■ **EXERCISE**
Copy the lines below word for word, beginning at the line that contains "Pr_30_59_34 Gates and turnstiles" and stopping after the line that contains "See examples of products with this code".

■ **THE DATA**
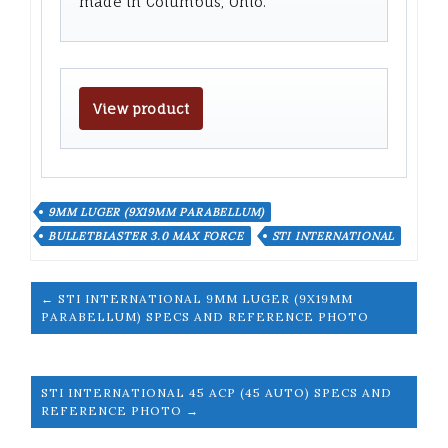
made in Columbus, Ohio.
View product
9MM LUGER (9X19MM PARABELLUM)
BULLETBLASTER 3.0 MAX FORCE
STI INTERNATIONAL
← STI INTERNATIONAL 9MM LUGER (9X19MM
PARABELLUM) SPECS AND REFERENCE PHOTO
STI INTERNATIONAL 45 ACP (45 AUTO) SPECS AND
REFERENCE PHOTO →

---

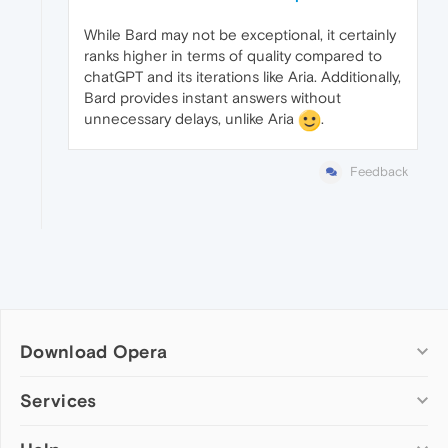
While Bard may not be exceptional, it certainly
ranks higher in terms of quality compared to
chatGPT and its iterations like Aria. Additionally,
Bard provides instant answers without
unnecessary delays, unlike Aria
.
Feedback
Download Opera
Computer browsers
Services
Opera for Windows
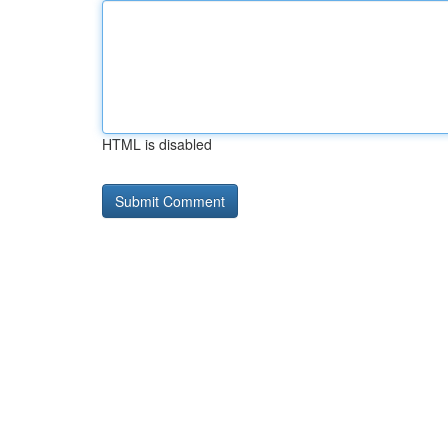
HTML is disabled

* * *

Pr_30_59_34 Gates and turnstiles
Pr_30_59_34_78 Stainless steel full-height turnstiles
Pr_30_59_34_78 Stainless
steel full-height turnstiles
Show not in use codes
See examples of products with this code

■ **SOLUTION TO THIS EXERCISE**
Pr_30_59_34 Gates and turnstiles
Pr_30_59_34_78 Stainless steel full-height turnstiles
Pr_30_59_34_78 Stainless
steel full-height turnstiles
Show not in use codes
See examples of products with this code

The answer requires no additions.